- TASKS TO COMPLETE:
1 – Please rewrite the Playa album excerpt from "I registered the" to "intent — is mine.", inclusive, substituting "campfire" for "propane flame".
2 – According to the Playa album excerpt, what started one of the most powerful tracks on the album?

── EXCERPT TO READ ──

Out of curiosity, I ran my lyrics through multiple AI-content detectors. Every single one said human-created. That’s because they were — I wrote them with details you can’t fake without being there.
A Little Help from Weird Steel
About halfway through writing, I decided to throw the door open.
I dropped one of the lyric sheets into a shared Google Doc and sent the link to the Weird Steel crew — the camp family that’s seen the dust, the burns, and the late-night propane refills with me.
Most didn’t have the time or headspace to wade into it.
But one person — just one — clicked in, read the draft, and suggested a single line that shifted the entire feel of a verse. It was small, but it was critical. The kind of edit that’s invisible to anyone else, but essential to me.
It reminded me that while AI can be an incredible collaborator, there’s still magic in a human who knows the same dust you’ve walked through.
The Buck Bandersnatch Song
Not all the stories came from my own memory.
One of the most powerful tracks on the album started with a Facebook thread from an old-school Temple builder — a man I’ve followed for years, who’s poured his sweat into the Playa long before it was fashionable.
His posts weren’t “lyrics.” They were wandering, half-poetic ramblings about firelight, loss, and the strange ache of building something beautiful knowing it will burn.
I asked if I could work with his words, and he said yes.
I shaped them into verses, preserving his voice and cadence, adding just enough structure to carry them as a song.
The result was The Buck Bandersnanch Song — something no AI could ever reproduce, because the raw material came from a lifetime of dust, grief, joy, and craft. It’s not just a song; it’s a captured spirit.
The Birth of Mycal Music
Somewhere in that process, it hit me: this wasn’t just about one album.
If I could build the system once, I could keep using it — for my future releases and maybe even for other artists.
So I built Mycal Music.
I registered the publishing entity, locked down the branding, and wired it directly into the pipelines I’d created. Now I could go from a lyric scrap in my notes app to a distributed song on Spotify, Bandcamp, and Apple Music without handing the keys to a label.
What I Kept for Myself
AI could help me make an album, but it couldn’t feel the burn of a whiteout dust storm.
It couldn’t know why I chose to spell “Playa” as “Ply-uh” in my lyrics.
It couldn’t feel the crackle in a propane flame at 2 a.m.
The heart of this project — the lyrics, the voice, the intent — is mine.
The machines extended my reach, but they didn’t give me my voice.
Release Day
Today, Ashes and Echoes – Songs from the Playa drops on Apple Music, Spotify, Amazon Music, and almost every other global streaming service.
This isn’t just an album — it’s proof of concept.
A fully independent, artist-owned, AI-accelerated pipeline that goes from spark to streaming without a traditional label's gatekeeping.
The songs are live everywhere. The label is real. The systems work.

───
── DATA LISTING ──

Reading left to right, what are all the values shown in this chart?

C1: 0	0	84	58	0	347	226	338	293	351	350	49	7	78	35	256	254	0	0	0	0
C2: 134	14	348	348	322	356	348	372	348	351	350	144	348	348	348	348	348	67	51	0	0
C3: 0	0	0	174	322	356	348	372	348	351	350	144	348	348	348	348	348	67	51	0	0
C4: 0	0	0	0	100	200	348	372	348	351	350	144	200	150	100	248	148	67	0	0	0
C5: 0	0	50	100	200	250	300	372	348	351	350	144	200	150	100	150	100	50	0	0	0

───

- REPLIES:
1 –
I registered the publishing entity, locked down the branding, and wired it directly into the pipelines I’d created. Now I could go from a lyric scrap in my notes app to a distributed song on Spotify, Bandcamp, and Apple Music without handing the keys to a label.
What I Kept for Myself
AI could help me make an album, but it couldn’t feel the burn of a whiteout dust storm.
It couldn’t know why I chose to spell “Playa” as “Ply-uh” in my lyrics.
It couldn’t feel the crackle in a campfire at 2 a.m.
The heart of this project — the lyrics, the voice, the intent — is mine.

2 – A Facebook thread from an old-school Temple builder.